Multiple pregnancies have their own problems at each stage of a pregnancy. Twins are the most common multiple pregnancy, with triplets and quadruplets etc. much less common. One of the reasons for an increase in the attention afforded multiple pregnancy has been the rise in these pregnancies as a result of assisted conception and ovulation stimulation techniques.
Types of multiple pregnancy and their importance
Twins and more can be identical or mono -zygotic (where the twins come from the same egg and sperm) or non-identical or dizygotic (where they arise from two or more eggs and sperm). When non-identical twins implant in the womb they always have two separate sacs and placentas (dichorionic, chorion being one of the sac membranes). If the twins are identical, they may or may not share a sac; it depends how long after conception the split takes place.
For instance if the embryo divides into two in the first couple of days, each fetus will have a separate sac and placenta. If they split after more than five days they will share the sac and placenta (mono-chorionic). If they leave it too late to split they can end up as conjoined or siamese twins.
The reason this is important is because monochorionic twins account for roughly a third of twin pregnancies, but about two thirds of the increased risk associated with being a multiple pregnancy. For this reason monochorionic pregnancies tend to be monitored more closely in pregnancy. For instance, the risk of very preterm delivery (see Preterm labour and delivery), i.e. delivery before 32 weeks gestation is about 1% for singleton, 2% for dichorionic and 10% for monochorionic pregnancies. As preterm delivery is the biggest cause of perinatal death and handicap you can see the importance of knowing which type of twin pregnancy you have. An ultrasound scan at the end of the first trimester (11 – 13 weeks) is the best time to check on the chorionicity of a multiple pregnancy.
Multiple pregnancies are at greater risk of:
- Chromosomal abnormalities (see Prenatal diagnosis). Dizygotic twins are more common in older women, who have a greater risk of chromosomal problems, and each egg carries its own risk. Special counselling is advisable regarding this issue in multiple pregnancy.
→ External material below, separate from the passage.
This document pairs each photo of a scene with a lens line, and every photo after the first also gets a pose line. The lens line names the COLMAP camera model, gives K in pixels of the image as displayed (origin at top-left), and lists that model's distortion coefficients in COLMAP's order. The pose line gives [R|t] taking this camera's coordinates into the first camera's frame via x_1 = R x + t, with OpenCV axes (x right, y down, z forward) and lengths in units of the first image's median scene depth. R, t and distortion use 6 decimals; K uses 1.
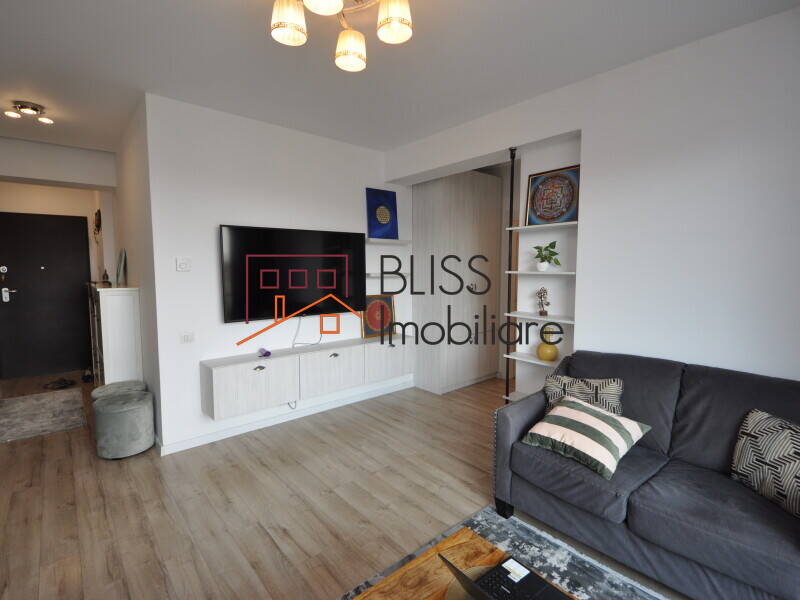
lens RADIAL K [[397.3, 0, 398.1], [0, 397.3, 299.7], [0, 0, 1]] dist [0.003920, 0.000583]
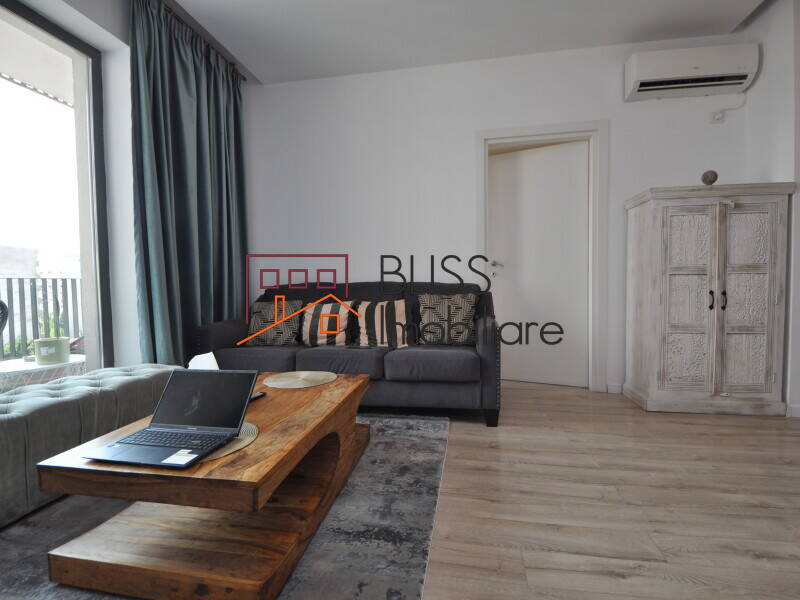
lens RADIAL K [[397.3, 0, 396.4], [0, 397.3, 299.8], [0, 0, 1]] dist [0.003920, 0.000583]
pose [[-0.769654, 0.044087, -0.636938, 0.268378], [-0.035977, 0.993033, 0.112209, 0.137246], [0.637447, 0.109277, -0.762705, 1.091529]]
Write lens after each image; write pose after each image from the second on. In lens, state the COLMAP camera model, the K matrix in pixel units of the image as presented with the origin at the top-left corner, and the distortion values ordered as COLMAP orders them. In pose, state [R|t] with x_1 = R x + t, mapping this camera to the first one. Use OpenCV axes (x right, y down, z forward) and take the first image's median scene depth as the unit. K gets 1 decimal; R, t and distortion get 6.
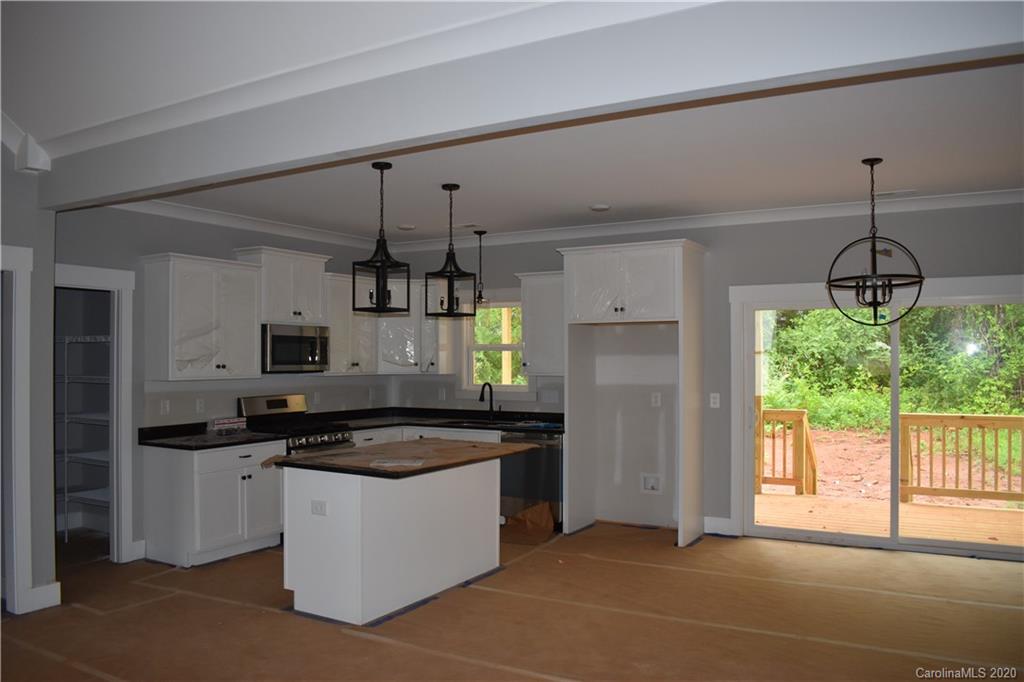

- Fetal abnormalities. The risk for the non-identical (dizygotic) twins is the same as a singleton, but identical twins have a four-fold increase in the risk of finding an abnormality.
- Common obstetric problems. There is an increased risk of developing antepartum and postpartum haemorrhage (see Haemorrhage), hypertension www.pregnancycare.co.uk/hypertension diabetes, anaemia and deep venous thromboembolism (see Major symptoms) among other problems in twin pregnancy.
- Death of one twin can affect the chances of the remaining twin staying alive or being handicapped.
- Twin-twin transfusion syndrome. This can happen if the twins share the same sac and placenta. One fetus gets too much blood, becomes big and has extra fluid around it (polyhydramnios), while the other receives too little, is small and has no fluid around it (oligohydramnios – stuck twin). If the extra fluid around the recipient (big twin) becomes too much for the uterus the woman presents with a rapidly swelling, painful abdomen. She may require drainage of the fluid or laser to the vessels communicating from one side of the placenta to the other.
Because many twins deliver early, and because it is not considered safe to allow a multiple pregnancy to labour if there has been previous uterine surgery, e.g. Caesarean section, the section rate for twins is higher than for singletons. If the delivery is vaginal, the experience of the operator is essential in ensuring that not only the first, but also the second twin is delivered safely.